The few people in the box turn around to look at him, the foul-mouthed Glaswegian.
‘Sorry,’ he says, to me, not to them, sitting down again.
‘What do you see in him?’ Gospel asks me once, when we’re out for drinks in one of Gospel’s choices, a fashionable cocktail bar where he has a photo taken with everyone who asks. It’s a double date. Andy and Jamelle are deep in conversation about his work. He’s so deeply passionate about the kids he works with, I love how he speaks about it.
I think Gospel is jealous, in fact I know he is, I can see the colours swishing around with his honey coloured happiness like the beginnings of a washing machine cycle. It’s not attractive and it’s ridiculous because Jamelle is the most beautiful creature, inside and out, that I have ever met.
What do I see in him? I smile. ‘He’s kind. He’s funny.’
Gospel’s eyes narrow as he watches Andy, trying to detect this supposed kindness and funniness from him.
‘What colour is he?’ he asks. ‘I bet he’s not honey. Can’t beat honey.’ He puffs his chest out.
‘He doesn’t have a colour,’ I say, to Gospel’s confusion. ‘That’s what’s so perfect. All I know is, the second I let my guard down, I found him.’

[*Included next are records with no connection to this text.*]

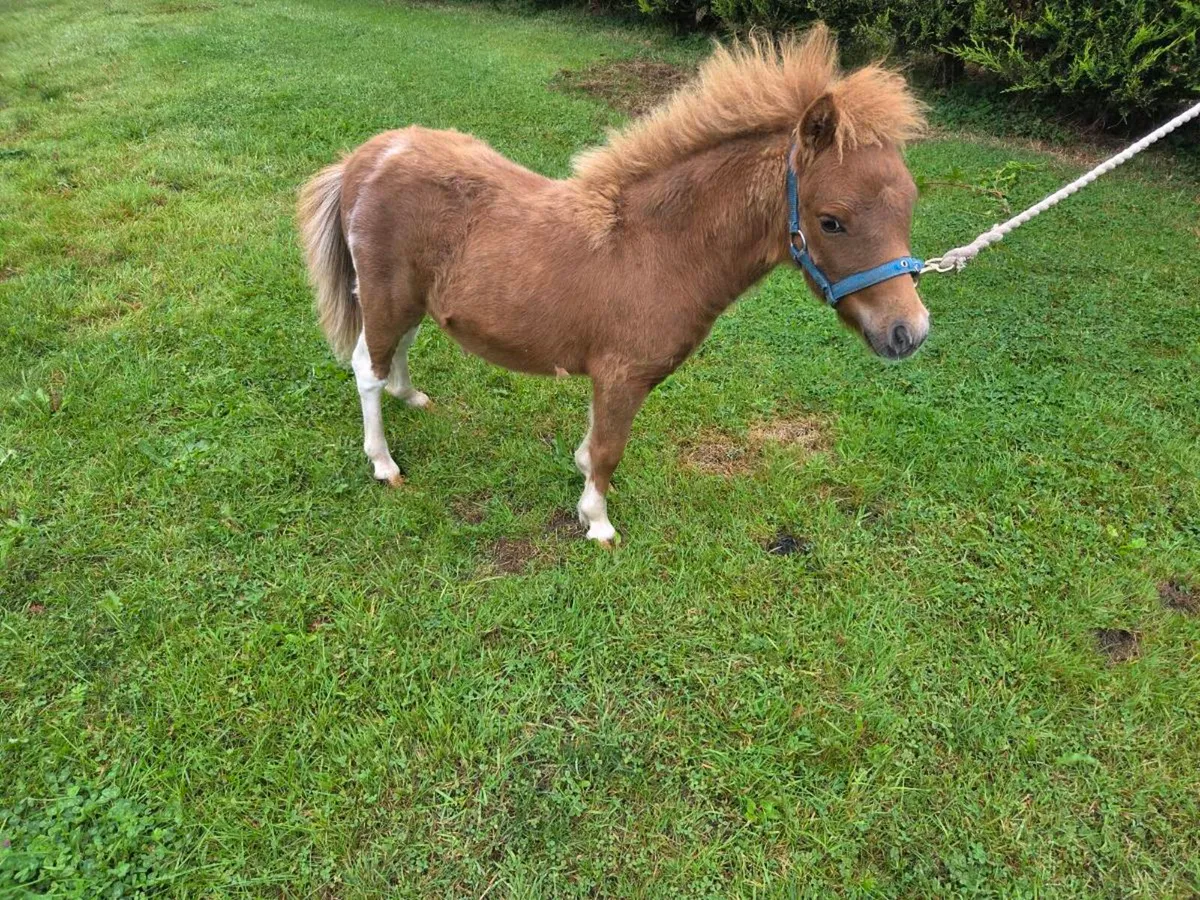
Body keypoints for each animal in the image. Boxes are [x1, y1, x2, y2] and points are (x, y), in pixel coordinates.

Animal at [297, 26, 929, 545]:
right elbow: (608, 449)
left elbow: (592, 446)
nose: (909, 332)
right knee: (367, 366)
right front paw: (597, 522)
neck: (659, 247)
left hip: (411, 298)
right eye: (831, 221)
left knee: (396, 350)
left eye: (909, 204)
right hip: (384, 292)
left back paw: (412, 396)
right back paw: (384, 464)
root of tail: (365, 159)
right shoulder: (622, 375)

I’m home from the academy for Christmas and I’m counting the days until I can go back. I’m regretting not taking Gospel up on his offer to go to his house, but I wanted to see Hugh. Only Hugh decides at the last minute not to come home; says he has exams he needs to study for and he’s working in a bar in Cardiff and can’t take time off. All the excuses he can think of. I feel as devastated as Lily does about him rejecting us. I wear my blue cloak of self-pity as she does. For Christmas dinner we eat depressing packaged sliced turkey, the kind for school lunch sandwiches, buttered cabbage, carrots, mash and gravy in a microwavable meal tray. My mashed potato is burned on the outside and stuck to the tray but it’s miraculously cold in the middle. She bought tubs of jelly and custard for dessert. She drinks two bottles of wine, works her way through a packet of cigarettes, we have an argument and she goes out until late. I hear her come in in the early hours and trip her way up the stairs. She stays in bed for St Stephen’s Day while I plant myself on the couch all day eating from a box of Quality Street that Saloni my secret Santa gave me, watching back-to-back Die Hard films. Best day I’ve had at home in a long time.

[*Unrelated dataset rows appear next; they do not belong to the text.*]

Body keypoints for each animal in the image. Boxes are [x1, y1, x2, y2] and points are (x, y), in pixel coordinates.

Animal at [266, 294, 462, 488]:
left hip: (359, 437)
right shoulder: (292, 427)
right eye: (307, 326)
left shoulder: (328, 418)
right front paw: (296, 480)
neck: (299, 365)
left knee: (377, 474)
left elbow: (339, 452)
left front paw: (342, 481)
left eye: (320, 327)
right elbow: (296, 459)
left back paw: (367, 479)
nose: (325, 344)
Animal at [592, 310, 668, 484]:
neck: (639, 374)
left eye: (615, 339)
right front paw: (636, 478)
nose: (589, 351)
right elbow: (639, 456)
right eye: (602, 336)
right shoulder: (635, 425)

Or it could have been if I wasn’t so worried about Ollie. He’d stuffed dinner into his mouth as quickly as he could without saying a word, this man-child with chin and upper-lip fluff who I barely recognise, then went out with his idiot friends doing who knows what. A big group of them, all in puffer coats they can’t afford and hoods up like they’re a Grim Reaper fan club; trouble, the lot of them, the only eleven-year-old in a group of teenagers. I don’t want to know what he’s done or had to do to earn their respect and attention. He still sucks up her colours, charging himself off her with her negative energy before taking it out to the world with him.